We live in a dangerous world. One moment, you could be walking along a quiet city sidewalk, and the next, you could be crushed by a falling piano. Or, you might be minding your own business at night, harmlessly following a neighborhood teenager in your car, getting out of your car, giving him a friendly wave with your 9mm pistol, and before you know it, that teenager might be beating you up. Yes, the world can be extremely unpredictable, and you never know who the good guys and bad guys are. That is why, for your own safety, it is important to profile the people around you based on stereotypes and broad generalizations, and then act on your assumptions before considering their merits in the context of the situation.
You can tell a lot about a person by the way he looks. For example, we all know that most black men in this country are violent criminals because they commit a disproportionate percentage of all violent crimes. Therefore, when approaching a black man on the streets, we should assume that he is a violent criminal and avoid him. Or, if you happen to live in Florida, shoot him. Similarly, because white men commit a disproportionate percentage of securities fraud, we should assume that all white men are crooks and ban them from working in financial institutions. White men, as we know, are born with an innate proclivity to committing securities fraud, and to place them in an environment where they are tempted each and every day to do so is simply asking for trouble.

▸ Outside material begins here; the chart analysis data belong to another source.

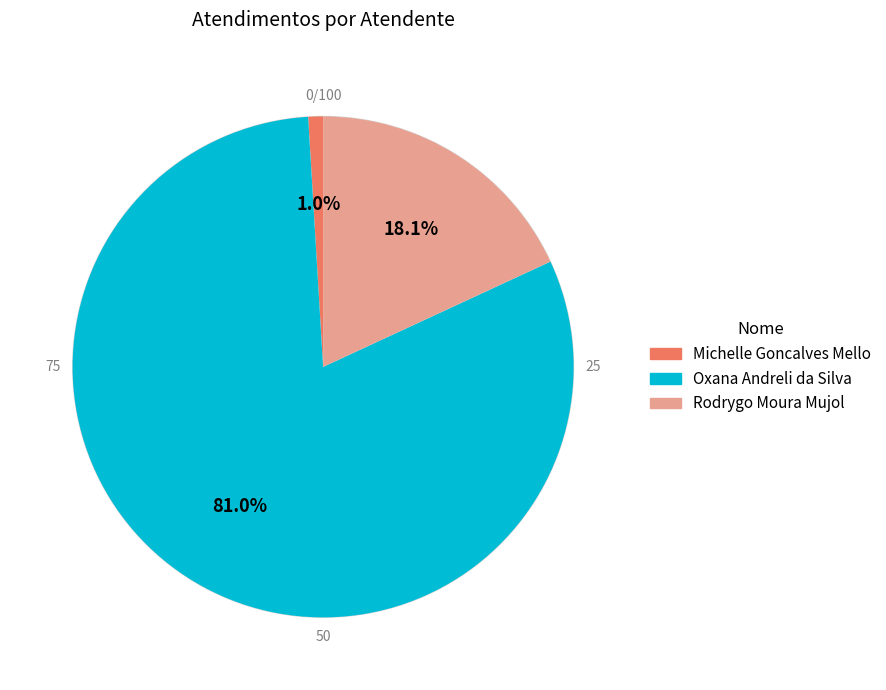

Which slice is the smallest?

Michelle Goncalves Mello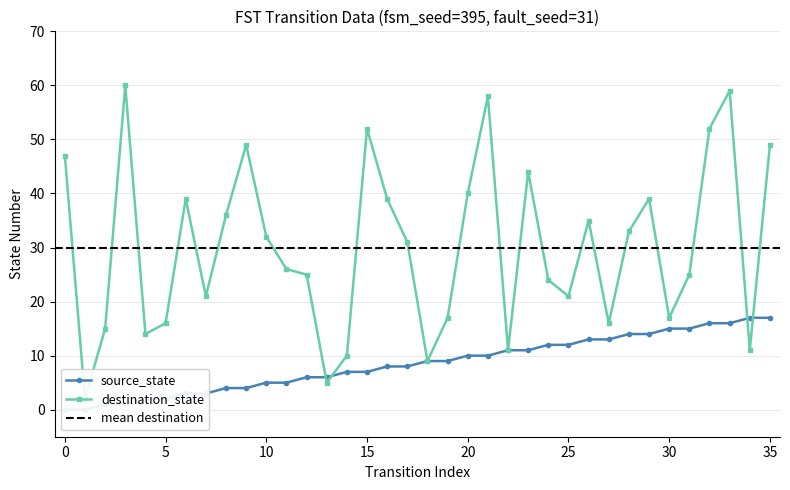

The destination_state series shows 52 at 15. True or false?

True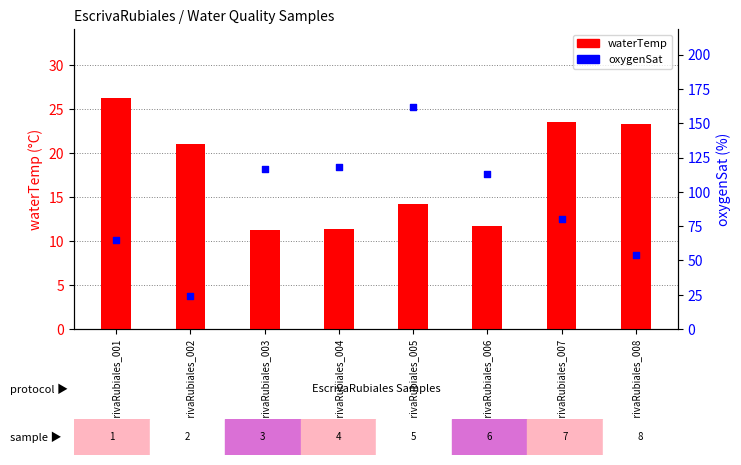

At how many categories does at least one series exceed 85?

4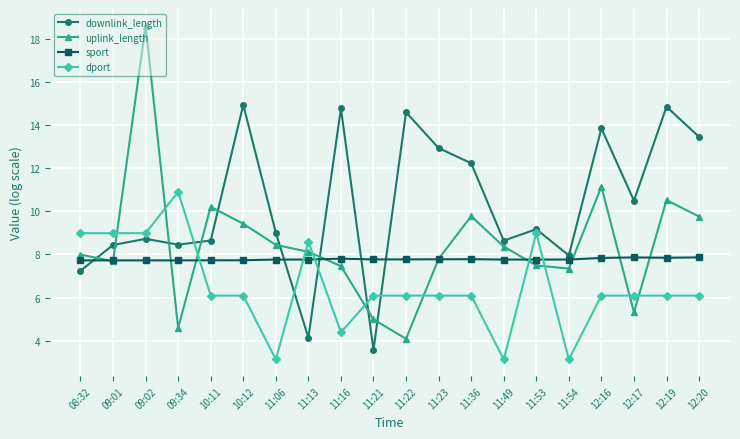

List the series in order of their peak value, highest first.

uplink_length, downlink_length, dport, sport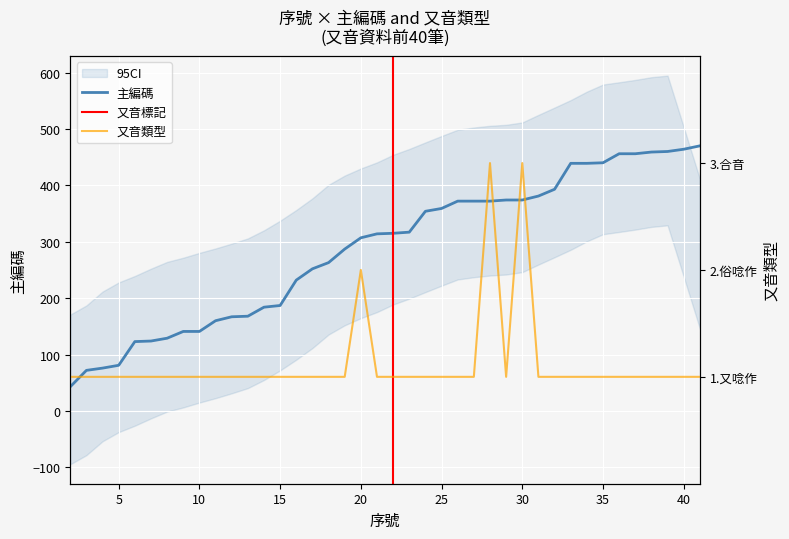

What is the minimum value for 主編碼?

43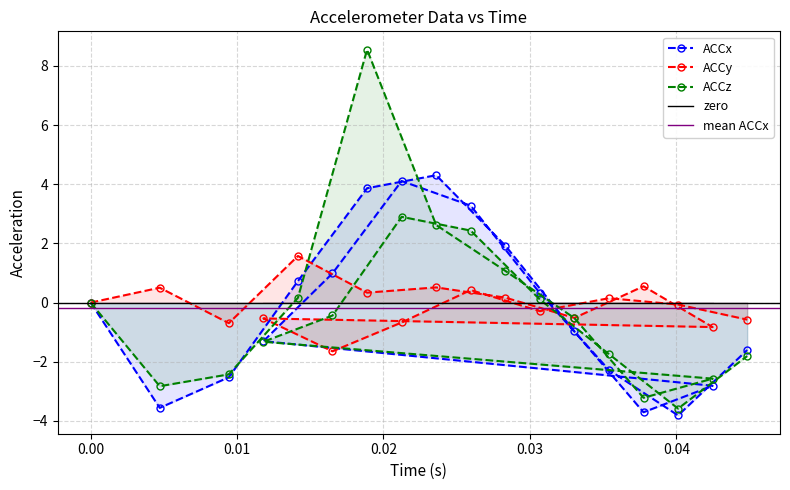

Which category has the lowest value in the ACCx series?

0.04012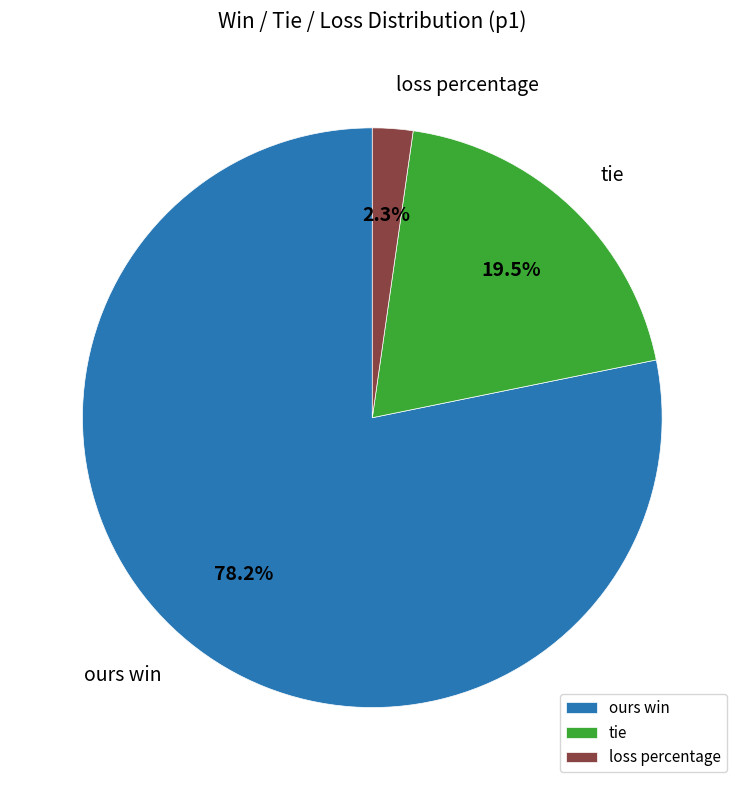

Between tie and ours win, which is larger?

ours win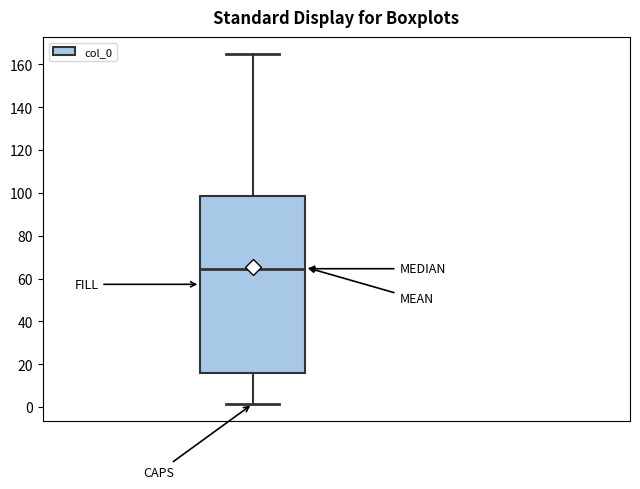

Transcribe this box plot: give where the median line is, the range the box spans, and where the two whiskers end, as read against the y-axis. The values are not printed on the chart, so give them approximately, as read against the axis.

median 64, box 16 to 98, whiskers 2 to 164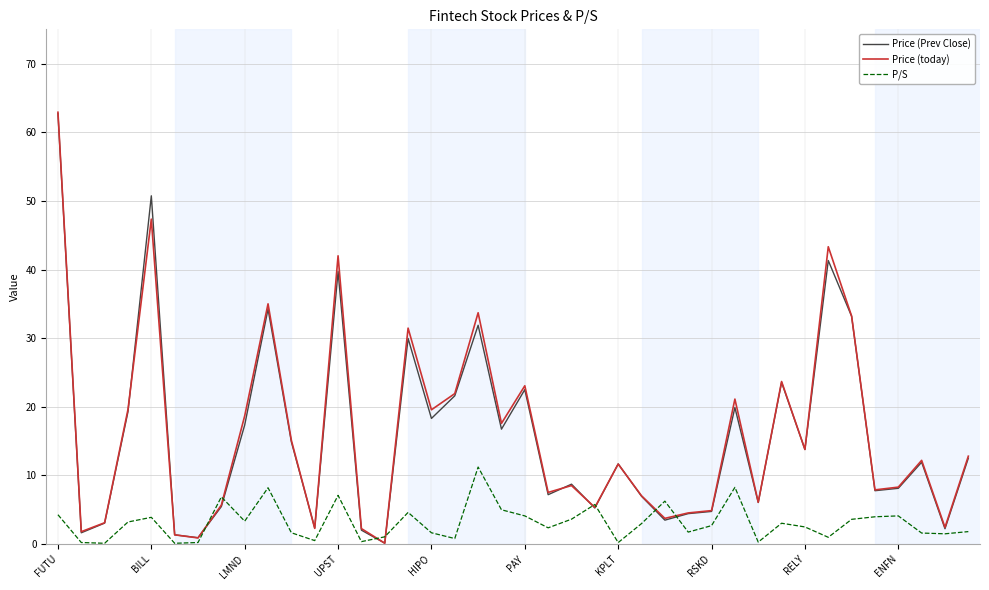

What is the greatest value displayed?

62.9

There are other dangerous groups of people we should be profiling as well. Straight people commit a disproportionate percentage of hate crimes against gay people and so all heterosexuals should all be considered hateful bigots unless they can prove otherwise. Men, to give you an even more frightening example, commit a disproportionate percentage of violence against other men, women, children, animals, and inanimate objects, and so therefore, we should not allow any man near any other person or thing without at least performing a thorough background check. There are so many more examples I could give. Conservatives are more likely to commit tax fraud, expecting mothers are more likely to steal merchandise from maternity stores, and little people are more likely to commit crimes that involve hiding in tight spaces. These people have proven time and time again that they simply cannot be trusted.
Some people might argue that in order to reduce crime and violence, it is necessary to make systemic changes to address economic inequality, improve cultural education, and expand access to vital social resources. But those people are called liberals, and liberals are more likely to have IQs below 70. The plain fact is that if someone belongs to a group that, statistically speaking, is more likely to commit a crime, it is our right, in fact, our duty, to assume that person is a criminal and treat him as such. If you belong to one of these groups and you are not a criminal, it is not my responsibility to change my perception of you as a criminal. No, it is your responsibility to change your behavior so that I am not suspicious of you. If you are white and don’t want me to assume that you are embezzling money from a large corporation, then stop acting so… white. If you are a man and don’t want me to assume that you are a woman/man/child/inanimate object-abuser, stop acting so… manly. If you are black and you don’t want me to assume that you are a criminal, then you should dress in tight-fitting, pastel-colored clothing, walk slowly (but not too slowly), and speak cheerfully into your Bluetooth phone in an impeccable British accent. The point is, you are the one who needs to change, not me.
Dangerous people are everywhere you look. The kid at the bus stop wearing baggy jeans might be a drug dealer, your accountant might be a thief; and that Vietnamese woman who bags your groceries? She’s the head of an underground human trafficking cartel. Someone might look harmless when you first see them, but follow anyone around long enough, holding your gun, and they start to act real suspicious: nervously glancing back at you, walking funny, and frantically whispering into their phone. And at that point, it is your right and your responsibility to confront that person, gun in hand, and prepare to stand your ground against whatever happens next.